REQUIRED WORK: Keep the pictures out, and restate the listing that follows exactly as written.

EXTRACTED DATA:
....
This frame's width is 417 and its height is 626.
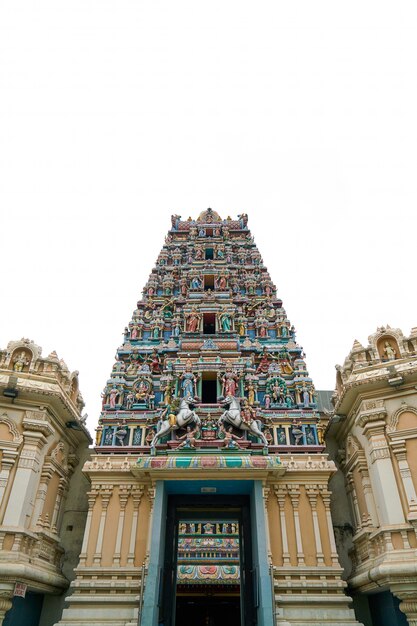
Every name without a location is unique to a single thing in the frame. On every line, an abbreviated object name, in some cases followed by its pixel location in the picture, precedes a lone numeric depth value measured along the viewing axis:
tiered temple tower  14.04
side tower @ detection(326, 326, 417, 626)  13.13
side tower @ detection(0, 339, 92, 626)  13.81
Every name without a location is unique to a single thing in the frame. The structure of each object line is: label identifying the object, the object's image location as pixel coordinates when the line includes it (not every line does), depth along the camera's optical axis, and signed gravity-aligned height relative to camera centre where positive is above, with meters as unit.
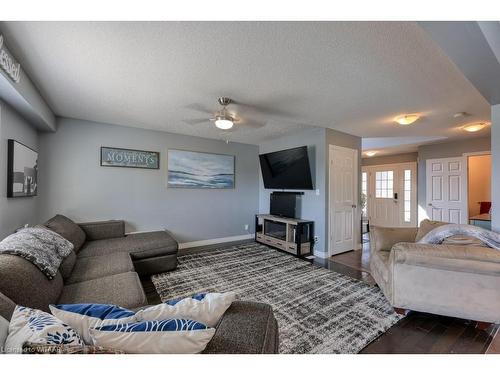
....
PROBLEM SOLUTION:
This frame's width is 417 and its height is 626.
Every name without a location is unique to a single thing in the frame. On every line, an abbreviated object name, in some cases followed by its pixel location in the picture, precedes a lone numeric depth value measured along the viewing axis:
tiered temple tower  14.04
side tower @ detection(326, 326, 417, 626)  13.13
side tower @ detection(0, 339, 92, 626)  13.81
Every name without a location is unique to a single thing in the frame. The structure of each object line is: label identifying the object, the object's image location as pixel coordinates when the line includes it (not every line does), depth along the camera's optical axis, and signed gravity-aligned height relative to camera centre where positive is above, with meters as unit.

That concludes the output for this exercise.